Put it in writing—you should have a written cybersecurity plan.
Breach Notifications
SHIELD specifically states that “Any person or business owning or licensing computerized data that includes private information shall disclose any breach of the security of the system following discovery or notification of the breach...to any resident of New York state whose private information was, or is reasonably believed to have been, accessed or acquired by a person without valid authorization. The disclosure shall be made in the most expedient time possible and without unreasonable delay, consistent with the legitimate needs of law enforcement … or any measures necessary to determine the scope of the breach and restore the integrity of the system.”
There is an exception if the exposure of private information happened because of “an inadvertent disclosure by persons authorized to access private information,” and it is reasonably determined that such exposure is not likely to result in misuse of the information, or in financial or emotional harm. However, such a determination must be documented in writing and retained for five years after the exposure. And if the exposure involves more than 500 people, the determination must be provided to the state attorney general within 10 days of its drafting.

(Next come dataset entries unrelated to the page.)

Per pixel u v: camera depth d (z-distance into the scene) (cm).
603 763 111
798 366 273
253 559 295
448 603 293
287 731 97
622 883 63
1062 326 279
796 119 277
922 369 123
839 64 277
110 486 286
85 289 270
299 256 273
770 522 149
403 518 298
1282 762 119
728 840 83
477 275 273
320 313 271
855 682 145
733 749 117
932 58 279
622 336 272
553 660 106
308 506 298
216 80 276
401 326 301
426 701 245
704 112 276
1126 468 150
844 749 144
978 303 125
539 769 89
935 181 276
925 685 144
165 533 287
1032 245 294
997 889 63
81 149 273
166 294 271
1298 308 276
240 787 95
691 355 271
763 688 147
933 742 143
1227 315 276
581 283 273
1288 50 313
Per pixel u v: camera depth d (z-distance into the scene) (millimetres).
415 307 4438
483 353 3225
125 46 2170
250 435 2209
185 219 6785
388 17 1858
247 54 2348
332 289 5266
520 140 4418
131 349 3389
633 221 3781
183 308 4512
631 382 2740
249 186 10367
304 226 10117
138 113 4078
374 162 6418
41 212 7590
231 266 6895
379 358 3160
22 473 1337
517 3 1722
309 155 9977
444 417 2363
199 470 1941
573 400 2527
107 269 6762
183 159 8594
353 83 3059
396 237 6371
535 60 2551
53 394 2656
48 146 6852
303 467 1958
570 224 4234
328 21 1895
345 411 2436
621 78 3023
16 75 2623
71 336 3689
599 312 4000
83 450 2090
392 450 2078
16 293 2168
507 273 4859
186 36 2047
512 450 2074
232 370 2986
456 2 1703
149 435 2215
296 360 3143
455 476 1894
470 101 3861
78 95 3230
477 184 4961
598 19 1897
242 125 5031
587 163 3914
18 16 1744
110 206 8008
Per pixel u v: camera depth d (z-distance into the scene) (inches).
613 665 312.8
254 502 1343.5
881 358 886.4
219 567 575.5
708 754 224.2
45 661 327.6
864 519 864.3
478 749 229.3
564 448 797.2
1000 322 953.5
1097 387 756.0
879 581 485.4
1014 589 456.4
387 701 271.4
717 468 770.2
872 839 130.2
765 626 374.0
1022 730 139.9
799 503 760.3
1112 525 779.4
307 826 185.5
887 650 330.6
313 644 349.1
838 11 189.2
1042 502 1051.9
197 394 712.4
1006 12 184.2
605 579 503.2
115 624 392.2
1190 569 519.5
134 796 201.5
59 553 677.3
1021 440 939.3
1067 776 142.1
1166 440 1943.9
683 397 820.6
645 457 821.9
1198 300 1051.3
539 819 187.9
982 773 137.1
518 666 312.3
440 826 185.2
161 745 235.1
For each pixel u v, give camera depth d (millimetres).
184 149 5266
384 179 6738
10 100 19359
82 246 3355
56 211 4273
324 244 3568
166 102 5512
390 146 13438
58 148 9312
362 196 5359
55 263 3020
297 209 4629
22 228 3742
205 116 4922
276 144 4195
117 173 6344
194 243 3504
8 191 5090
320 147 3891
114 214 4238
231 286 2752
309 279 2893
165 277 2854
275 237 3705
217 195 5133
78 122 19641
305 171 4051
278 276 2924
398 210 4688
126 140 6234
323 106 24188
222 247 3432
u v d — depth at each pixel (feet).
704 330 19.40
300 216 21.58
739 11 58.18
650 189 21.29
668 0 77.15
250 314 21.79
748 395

The Consequences of Noncompliance
Violations of the SHIELD Act are under the authority of the attorney general, and can incur civil penalties of $5,000 per violation. The New York Law Journal points out that “The Act specifically states that its data security requirements create no private right of action for any violations.”
Failure to report a data breach under the previous laws was subject to penalties of $10 per instance of violation, up to a maximum of $150,000. The SHIELD Act doubles the penalty recoverable by the attorney general to $20 per instance of failed notification, and increases the maximum penalty recoverable to $250,000. The Act also increases the time within which the attorney general may bring an action from two years to three years.